Por: Carlos Chagas
BRASÍLIA - Uma das regras básicas do jornalismo é a de o jornalista não brigar com a notícia. Evitar que sua opinião pessoal influa na informação a ser divulgada, se acorde com os princípios de precisão e veracidade.
Pois a notícia, hoje, começa num vôo da Força Aérea Brasileira, de Brasília para Manaus, poucos meses atrás. Como passageiro principal ia o vice-presidente José Alencar no desempenho de áspera missão. Representava o presidente Lula nos funerais do senador Jefferson Peres, falecido na véspera.
Um interlocutor daqueles de rara percepção política, sentado à frente do vice, trocava idéias com ele a respeito do futuro. Em dado momento, analisando a sucessão de 2010, surpreendeu José Alencar ao sugerir singular montagem para a preservação do poder pelos que o detêm na hipótese de Dilma Rousseff não decolar como candidata. Vale reproduzir a parte fundamental do diálogo:
"Por que não uma chapa com o senhor para presidente e o Lula para vice?" "Mas pode?" "Pode". Não há nada que impeça, na Constituição, pois não se trata de reeleição para o mesmo cargo, pela segunda vez. Desde que se desincompatibilizem seis meses antes. À mesa encontrava-se o senador Pedro Simon, que comentou: "Poder, pode sim."
Eis aí um fato novo, daqueles surrealistas, mas factíveis, havendo vontade política e, reconheçamos, um pouco de desfaçatez. A chapa seria imbatível na medida em que se valeria da popularidade do presidente Lula, um futuro vice capaz de desempenhar boa parte das funções que desempenha na chefia do governo, por delegação do novo presidente.

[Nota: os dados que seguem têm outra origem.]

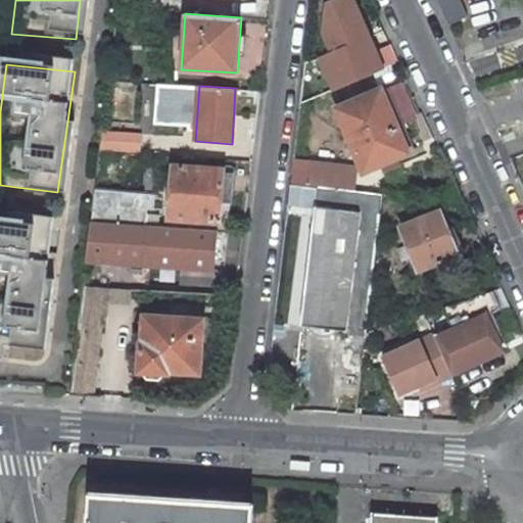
[(388,88),(380,91),(395,126),(402,123),(388,88)]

Ignora-se quando José Alencar levou a especulação ao presidente Lula, mas levou. E até com um derivativo: caso Dilma Rousseff permaneça mesmo sem chances aparentes, estaria o presidente Lula disposto a concorrer como vice da sua candidata? Vitória garantida, sem dúvida. Quatro anos depois, Lula poderia disputar outra vez o Palácio do Planalto, com direito à reeleição.
Estaríamos no mundo da lua? Uma armação desse tipo beiraria as raias da loucura? No reverso da medalha, para manter o poder vale tudo? É bom botar na geladeira essas duas projeções, para posterior conferência. Mas que pode, pode...
Aloprados, segundo tempo
A ala dissidente do PT do Rio de Janeiro tomou a iniciativa de denunciar e protestar: os dirigentes do partido pagaram um dinheirão para imprimir três milhões de panfletos, que começaram a distribuir, denegrindo a imagem de Fernando Gabeira.
Uma baixaria no mesmo nível daquela de 2006, em São Paulo, quando também a peso de ouro o PT comprou um dossiê mentiroso contra José Serra. Os companheiros paulistas foram chamados de aloprados, pelo presidente Lula, sendo que a manobra saiu pela culatra, pois Serra elegeu-se governador.
Os panfletos cariocas dão nojo e certamente contribuiriam para vitória tranqüila de Gabeira, se tivessem sido totalmente distribuídos. Acusam o candidato de haver apresentado na Câmara projetos que favoreceriam a corrupção, a prostituição, o tráfico de mulheres e até a exploração sexual de menores.
É claro que as propostas de Gabeira, todas por sinal dormindo em alguma comissão técnica, não exprimiam nada disso. Apenas, tentavam minorar as agruras de quantas se dedicam a mais antiga profissão do mundo. O material felizmente apreendido pela Justiça Eleitoral é um lixo, daqueles dignos da lavra não apenas de aloprados, mas de depravados. Aguardam-se iniciativas processuais penais contra os responsáveis pela solerte ação de desespero.
Para demonstrar que além das eleições, nem tudo está perdido para o PT, no Rio, e em São Paulo, importa lembrar o gesto ético do senador Eduardo Suplicy. Procurado por uma doida recalcada que oferecia material ligando Eduardo Kassab ao ex-marido Celso Pitta, o senador não vacilou. Pediu que dona Nicéia se retirasse de sua presença e da tentativa de conspurcar a campanha de Marta. Esta, pelo que se sabe, apoiou a iniciativa do também ex-marido.
Entrosamento
A tentação é grande. No caso, de juntar os temas das duas notas acima. Ambas exprimem que para manter ou conquistar o poder, os companheiros não tem limite. O Brasil ofereceria ao mundo imenso ridículo, imitando a Rússia e batizando o Lula de Wladimir Putin, aquele que passou de presidente a primeiro-ministro e continua mandando. Ao mesmo tempo, se para ganhar uma eleição de prefeito vale editar panfletos indecentes, o que se deverá esperar do PT diante de uma eleição presidencial? Será tudo hipócrita, manobra da imprensa?